Sarah Court

A wholesale “licensee for hire” responsible for over $1 billion in funds has been taken to court by the corporate regulator for failing to have adequate risk management and resources in place.

ASIC launched civil penalty proceedings on Wednesday morning against Lanterne Fund Services, alleging the firm failed to meet “organisational competence requirements” by not having financial, technological and human resources services in place to carry out its supervisory arrangements.

The licensee was responsible for $1.66 billion in funds under management, providing services to over 200 authorised representatives (ARs) and over 60 corporate authorised representatives (CARs).

Lanterne held an Australian financial services licence since 2004 which authorised financial product advice for specific products to wholesale clients.

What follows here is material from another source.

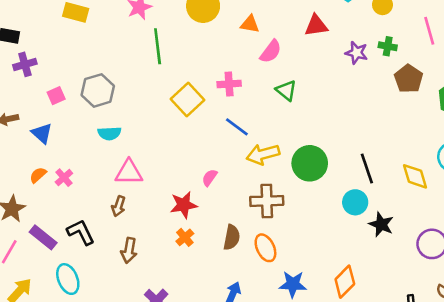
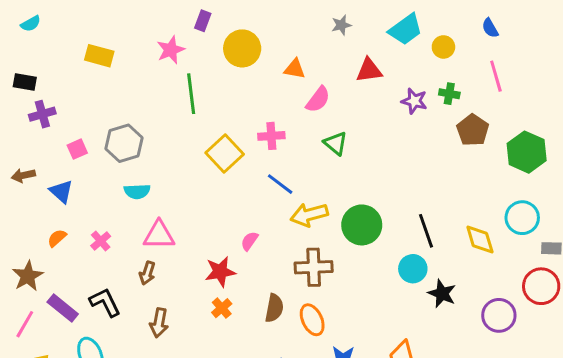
pink cross: (64, 178) -> (101, 241), moved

Its clients included venture capital funds, managed investment schemes, wholesale funds management services, corporate advisory services, wholesale property funds, digital asset funds and climate change advisory services.

The organisation had only one employee, who was the responsible manager and sole director.

“Lanterne put the ultimate clients of its ARs and CARs at risk of harm in relation to the financial services provided to them by the ARs and CARs under Lanterne’s AFSL,” ASIC’s submission to court stated. “Lanterne benefited by receipt of fees from its CARs, without applying those fees to ensure the financial services provided under its licence were provided in accordance with the financial services laws.”

Nothing in return

ASIC stated Lanterne charged CARs an upfront fee of $5,000 and ongoing fees of $3,000 per month while conducting no due diligence.

ASIC deputy chair Sarah Court said the regulator is concerned that for an extended period there was a real risk of investor harm due to shortcomings in Lanterne’s systems and processes.